Wednesday, January 17, 2007

A Clash of Memories

MLK, or more reverently, Dr. Marin Luther King. The late civil rights leader even supersedes Gandhi (Ghandi for some) down here in the Deep South. There are only two occasions capable enough to bring crowds into the streets of otherwise desolate-looking Statesboro: MLK day (Jan 15), and St. Patrick's Day (March 17). The later celebration traces its origin to Ireland and is fast becoming popular in south east Georgia.

I have never taken part in a St. P. parade, but this one is the second MLK rally I attended. This year, my friends Dan Rea and Nancy Hutcheon commented, the rally was more diverse; i.e., there were more "white-looking” people who took part in the event. There is also no disagreement on this: Rarely, if ever, non-whites (or blacks) participate in the St. P Day. It is true; both events carry with them enormous spiritual and humane connotations, implying the need to bridge any racial or religious barriers. But the process and pace of social change can be frustrating sometimes.

I took part in the rally Monday, walking for about 30 minutes along the Jones Lane Memorial Highway in downtown Statesboro, past S. College St. Astitwa, my 9-year-old son, led our small group on foot, wedged between a long snake of colorful cars and limousines. He, along with another kid of Hispanic heritage, pulled a wagon. The banner proclaimed the theme: United We Stand: One Nation Under God.

People clapped and cheered as we passed them. "Let's keep Dr. King's dream alive!' someone said aloud.

"Uh…hum, uh…hum, ya!' the onlookers agreed.

Aaditi, my 4-year-old daughter, holding on to my hand, and excited by the sights and the sounds, bounced happily forward.

"Papa, look at me," she pulled her strength and took a deep breath. "I can run."

Yes, princess. But not for long. Soon, I had to carry her half the way. I should have taken a stroller, I told myself. It was a good workout, though, as Astitwa would insist.

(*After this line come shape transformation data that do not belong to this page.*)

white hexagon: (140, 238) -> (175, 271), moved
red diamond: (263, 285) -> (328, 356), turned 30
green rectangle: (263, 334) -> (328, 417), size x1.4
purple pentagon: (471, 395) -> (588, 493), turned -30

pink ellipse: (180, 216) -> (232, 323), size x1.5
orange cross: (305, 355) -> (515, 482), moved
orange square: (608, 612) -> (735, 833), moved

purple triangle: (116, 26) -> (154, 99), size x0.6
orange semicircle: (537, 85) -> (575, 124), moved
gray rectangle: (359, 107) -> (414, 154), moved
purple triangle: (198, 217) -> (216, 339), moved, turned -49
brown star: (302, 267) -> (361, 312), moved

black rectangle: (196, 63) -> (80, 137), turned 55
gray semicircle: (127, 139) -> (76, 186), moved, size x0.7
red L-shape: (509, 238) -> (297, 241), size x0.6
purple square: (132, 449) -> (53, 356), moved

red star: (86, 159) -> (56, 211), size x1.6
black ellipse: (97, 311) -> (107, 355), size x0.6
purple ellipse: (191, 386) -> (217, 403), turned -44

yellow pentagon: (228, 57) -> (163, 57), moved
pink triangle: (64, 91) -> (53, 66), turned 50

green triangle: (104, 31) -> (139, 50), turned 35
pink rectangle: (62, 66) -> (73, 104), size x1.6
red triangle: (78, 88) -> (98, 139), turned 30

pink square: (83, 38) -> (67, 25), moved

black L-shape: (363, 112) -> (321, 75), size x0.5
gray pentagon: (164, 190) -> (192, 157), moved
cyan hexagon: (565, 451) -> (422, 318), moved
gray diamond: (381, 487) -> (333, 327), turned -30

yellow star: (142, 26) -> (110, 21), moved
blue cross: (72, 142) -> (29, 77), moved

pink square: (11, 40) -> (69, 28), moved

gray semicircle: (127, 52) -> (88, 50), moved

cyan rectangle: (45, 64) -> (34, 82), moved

Last year she was on a stroller. She does not even remember that. This was her first in her memory.

But collective memory can be different. We may like to forget things even if we remember them, especially if they are painful or bitter. Sometimes the act of remembering is more than a mental exercise. On Monday, walking the Statesboro highway for many became remembering the struggle for civil rights in America.

The struggle continues. There is an ongoing clash of old as well as fresh memories in America, memories shaped by contemporary issues surrounding race, wealth and power. The significance of public memory in the post-9/11 world has become enormous.

Last evening, I heard Bernice Albertine King speak at the Performing Arts Center in Statesboro. The youngest of four King children, and an ordained minister, she earned wide applause from her audience for her inspiring words. Invoking (and revealing) the initials of her name (BAK), she urged the audience to “Be A King”: Be people-centered, not thing-centered, work for non-violence, not war; be part of the solution, not the problem, etc.

The memories about her father stirred the audience, mostly young students. The triple evils identified by her late father-- racism, poverty and war-- are still alive in America, she said. So the young must "engage in the conversation of the day" as did many young of the earlier generations to bring about social change.

We have made strides, we are materially rich, but poverty also means the “poverty mentality” that continues to prevail in America, she said. As an example, billions of dollars are being spent on war, when far more people are dying from cancer than from terrorism.

Quite a contrast to what I got to hear from George W. Bush, who visited Statesboro about 3 months ago. On October 30, I had spent almost 3 hours waiting in a long line of several thousand people before I could get into Hanner Field House. People were composed, patient and happy-looking all the while, despite such a long wait to see the “imperial” president. In fact, about a thousand ticket-holding people could not even get into HFH, because the place was already full.

"I am glad I was lucky to get in. I don't always agree with him, but this is a lifetime experience to see the president up-close," a young student remarked.

"I like him; he is a gentleman, a Christian," an elderly lady said.

I did not have to say how I felt about GWB, or about BAK. I was there to witness both as news events. In fact, I had offered at least one of those events as an extra-credit assignment to my journalism students for the day.

In his speech, Bush said war (part of his triple axis of evils) was necessary to stop terrorism, and that Republicans must stay in power to keep the economy growing and to ensure continued tax relief. He warned that Democrat's victory in elections meant that they would reverse the republican tax cuts. And America would not achieve any victory in Iraq if it were for the “top democrat leader” [Nancy Pelosi], who, he said, advocated an early retreat from Iraq.

Bush was campaigning for Max Burns, a Congressional candidate. Burns lost the race. Democrats prevailed. Nancy Pelosi is now the House Speaker.

No memory is perfect, and no memory is permanent. A memory is sometimes discarded and at other times embraced. A memory may be born in mind, but it lives in deeds.